Wednesday, February 26, 2020

Marilou is Everywhere

by Sarah Elaine Smith
Feb 9-23, 2020

I happened upon Marilou by chance. A dear friend of mine emailed one day from Chicago to tell me that an old high school friend of hers was doing a book reading at a bar in Cleveland the next night. On that cold, rainy night I was instantly hypnotized by Sarah's voice. I bought the book at the event, which she signed with a thoughtful, joyful passage. I couldn't wait to get started.

The book begins so atmospheric and calming, and I could still hear Sarah's voice reading aloud in my head. I could instantly put myself in that time and place. It was evident that the author meticulously crafted each and every sentence – she has two Master's degrees; fiction and poetry.
"The pond looked alive to me, even the shape of the hills around it... I felt, all at the same moment, that it was valiant for beauty and also so plain that it embarrassed me to belong to it... under the hawthorns, fine dappled mushrooms winked like they had invented themselves..."
Her metaphors were dreamy and yet so descriptive. But at some point, I felt that I was just indulging the poet.
"It was my time and I felt fat. A rose is. The dew of a frigid October. Buster Keaton's beautiful eyes."
I must have read those sentences five times trying to figure out what it had to do with the game of charades two characters were playing (I think – nothing.). What makes a great novel is the character development, but suddenly the characters felt empty and shallow.
____________________
YOUR OBJECTIVE:
Copy out the entire review of Marilou is Everywhere word for word, with nothing changed.

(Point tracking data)
____________________
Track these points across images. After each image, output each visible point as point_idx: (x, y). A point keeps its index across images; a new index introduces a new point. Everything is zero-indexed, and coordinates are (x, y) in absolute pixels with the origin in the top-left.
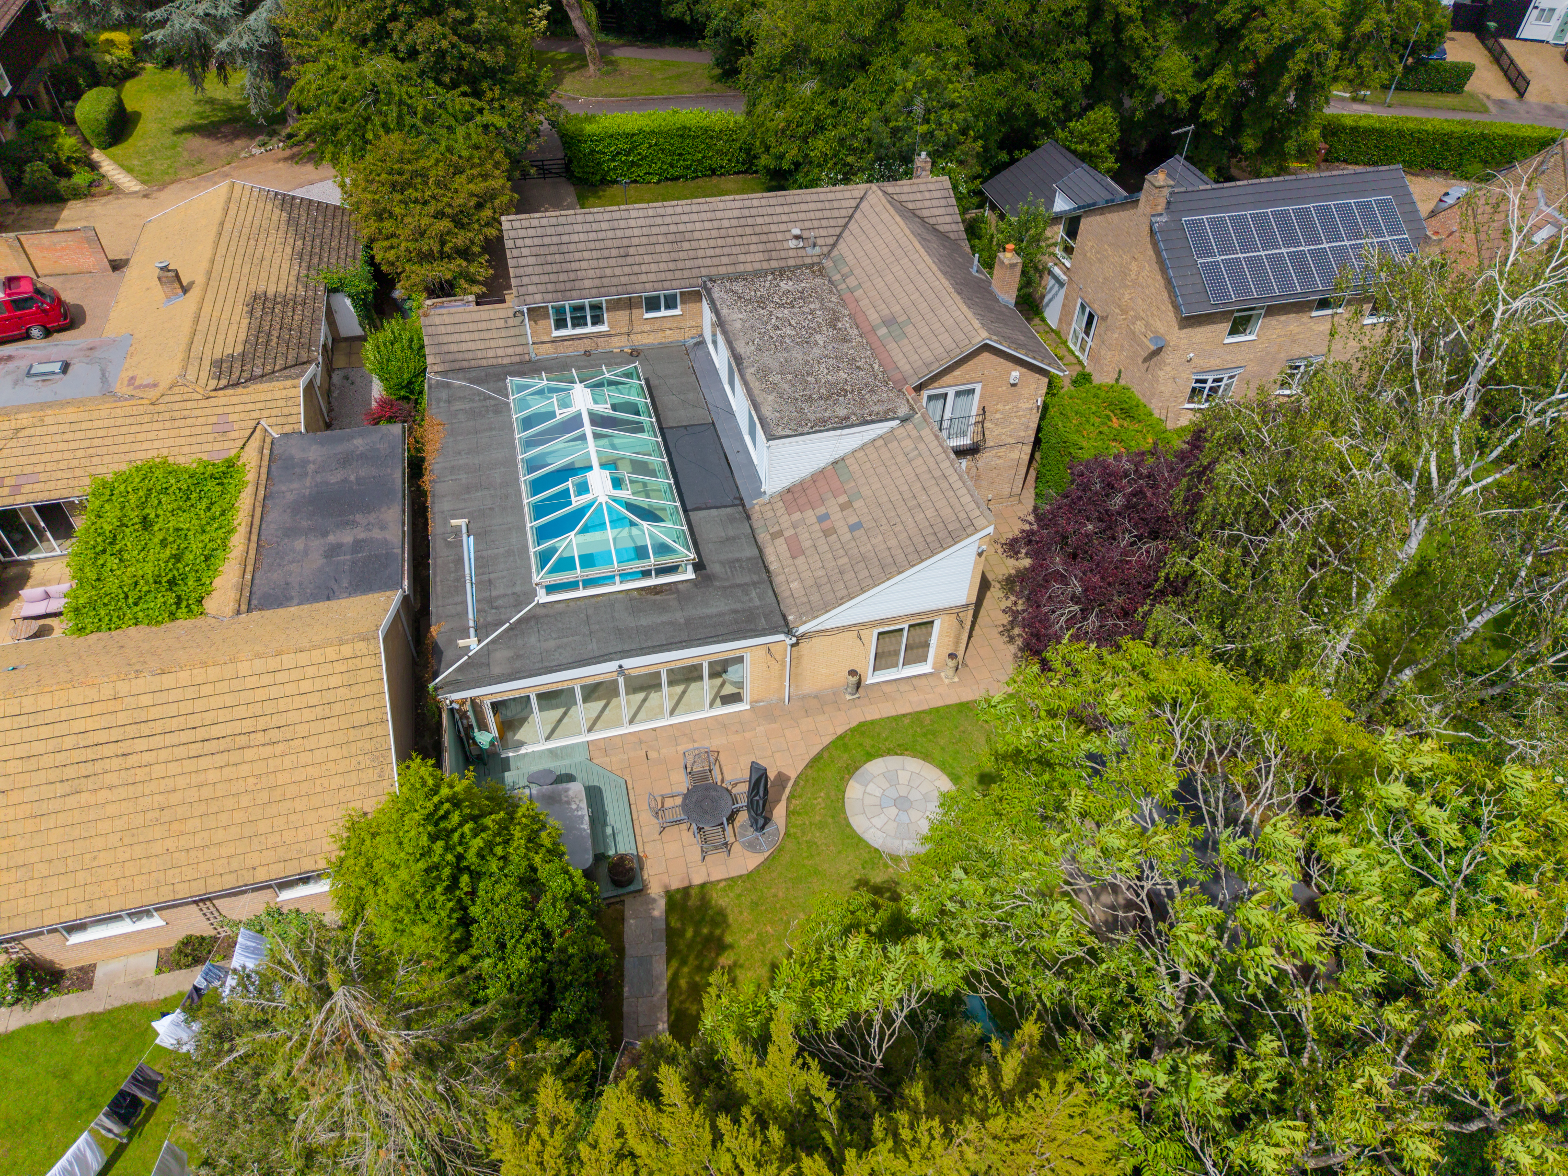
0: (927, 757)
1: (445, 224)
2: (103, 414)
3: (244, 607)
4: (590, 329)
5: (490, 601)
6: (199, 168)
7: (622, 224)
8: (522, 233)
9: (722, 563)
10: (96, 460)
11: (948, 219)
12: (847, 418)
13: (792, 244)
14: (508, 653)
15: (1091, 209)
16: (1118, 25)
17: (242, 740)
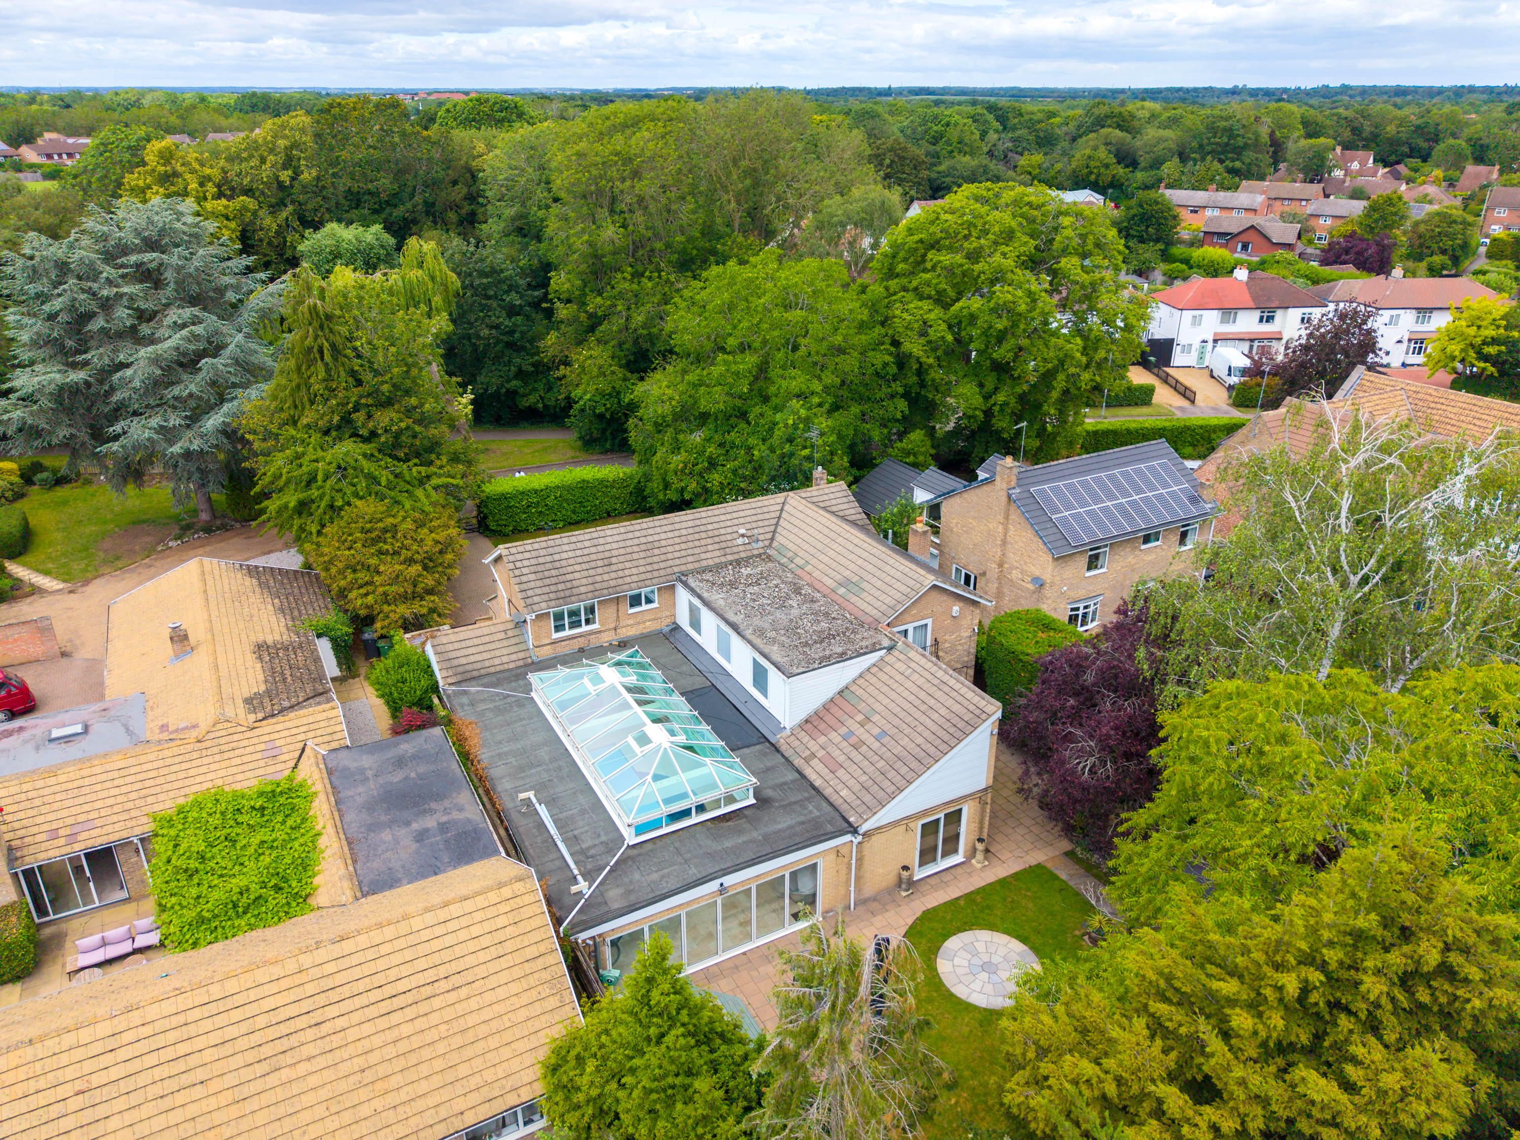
0: (992, 927)
1: (415, 569)
2: (151, 757)
3: (359, 894)
4: (584, 628)
5: (583, 852)
6: (119, 564)
7: (601, 541)
8: (519, 557)
9: (772, 788)
10: (150, 800)
11: (852, 511)
12: (844, 653)
13: (740, 541)
14: (619, 891)
15: (949, 494)
16: (921, 371)
17: (427, 991)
____________________
OUTPUT FOR THIS TASK:
Wednesday, February 26, 2020

Marilou is Everywhere

by Sarah Elaine Smith
Feb 9-23, 2020

I happened upon Marilou by chance. A dear friend of mine emailed one day from Chicago to tell me that an old high school friend of hers was doing a book reading at a bar in Cleveland the next night. On that cold, rainy night I was instantly hypnotized by Sarah's voice. I bought the book at the event, which she signed with a thoughtful, joyful passage. I couldn't wait to get started.

The book begins so atmospheric and calming, and I could still hear Sarah's voice reading aloud in my head. I could instantly put myself in that time and place. It was evident that the author meticulously crafted each and every sentence – she has two Master's degrees; fiction and poetry.
"The pond looked alive to me, even the shape of the hills around it... I felt, all at the same moment, that it was valiant for beauty and also so plain that it embarrassed me to belong to it... under the hawthorns, fine dappled mushrooms winked like they had invented themselves..."
Her metaphors were dreamy and yet so descriptive. But at some point, I felt that I was just indulging the poet.
"It was my time and I felt fat. A rose is. The dew of a frigid October. Buster Keaton's beautiful eyes."
I must have read those sentences five times trying to figure out what it had to do with the game of charades two characters were playing (I think – nothing.). What makes a great novel is the character development, but suddenly the characters felt empty and shallow.